In a roundabout way, I suppose, you could say that you're prejudiced yourself in that, whenever you hear someone use the word "Big" as described, it sounds to me like, when you hear people use it, you assume that they don't know what they're talking about and they don't have all the facts. They just might. ;)
P.S. - I don't think people generally use the word "Big" to describe a company until it's substantially larger than 30 employees. It is subjective, though.
P.P.S. - I would feel better about smoking cigars (and my pipe) if I knew that the tobacco was grown by a non-profit tobacco growers' cooperative. Actually, I don't think I'm alone here. Premium cigars are often premium because they're produced in a more traditional hand-rolled manner and not by a machine. Of course, you're probably only really talking about cigarettes...
P.P.P.S. - Why is it whenever people talk about smoking in public, all they concern themselves with are cigarette smokers? I'm held subject to the same smoking laws as a cigar smoker. I digress...
I agree with a lot of what scott says (not suprisingly)
I went to a crap party at the weekend which was raising money for the Basra Oil workers co-op
If 6 Billion people are good for earth, why not 60 billion? Because it's unsustainable.
If a farmer can grow enough food on a 40 acre farm to feed 400 people, why not have an agribusiness on a 4000 acre farm grow enough to feed 40,000 people? Because it's unsustainable. You just can't keep going on and on.
We live in a finite world with limitations. Big is not always bad (big opposition to Bush is a grand thing), but when it bumps up against and past limits, it is.
(and this from a die-hard anti-cigarette dude.
So where's the evidence? The evidence I see seems to be just the opposite: the vast majority of corporations seem to be playing by the rules. "Often" (your word) is pretty subjective. Most?

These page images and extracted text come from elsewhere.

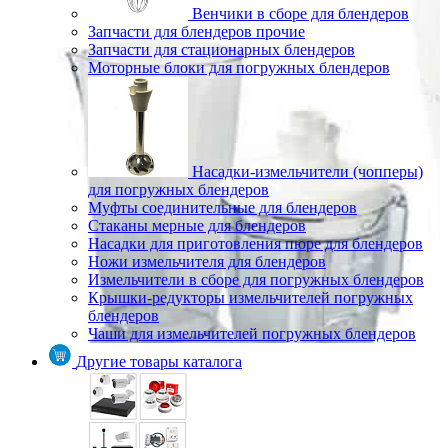
Венчики в сборе для блендеров
Запчасти для блендеров прочие
Запчасти для стационарных блендеров
Моторные блоки для погружных блендеров
Насадки-измельчители (чопперы)
для погружных блендеров
Муфты соединительные для блендеров
Стаканы мерные для блендеров
Насадки для приготовления пюре для блендеров
Ножи измельчителя для блендеров
Измельчители в сборе для погружных блендеров
Крышки-редукторы измельчителей погружных
блендеров
Чаши для измельчителей погружных блендеров
Другие товары каталога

Scott: Given that Big often is bad,...
That's the whole point. It's not a given. Make a compelling argument to that effect before assuming it's a given.
Scott: you could say that you're prejudiced yourself ...when you hear people use it, you assume that they don't know what they're talking about and they don't have all the facts. They just might. ;)
Not prejudiced, but skeptical: I need reasons. If reasons accompany, I have something to evaluate. If they don't, that's fallacious.
Scott: is more to create an analogy, thus making it more of a stereotype.
False analogies are fallacious, too.
Dan: "Big," as used to describe corporations, factories, populations and policies, is often bad because "big" is often unsustainable.
That's my argument against big government. But what about, say, 100 million Americans, either employed by thousands of big companies or millions of little companies. I don't see one clearly more or less sustainable than the other.
I was surprised, too, that you both would think more highly of tobacco if it were produced by cooperatives. That's certainly your right, and I don't blame you for caring where your money goes. I make similar decisions sometimes.
But it's just as unhealty, whatever it's origins. (And tobacco companies, of whatever size or profitability, are wrong to try to mislead the public.)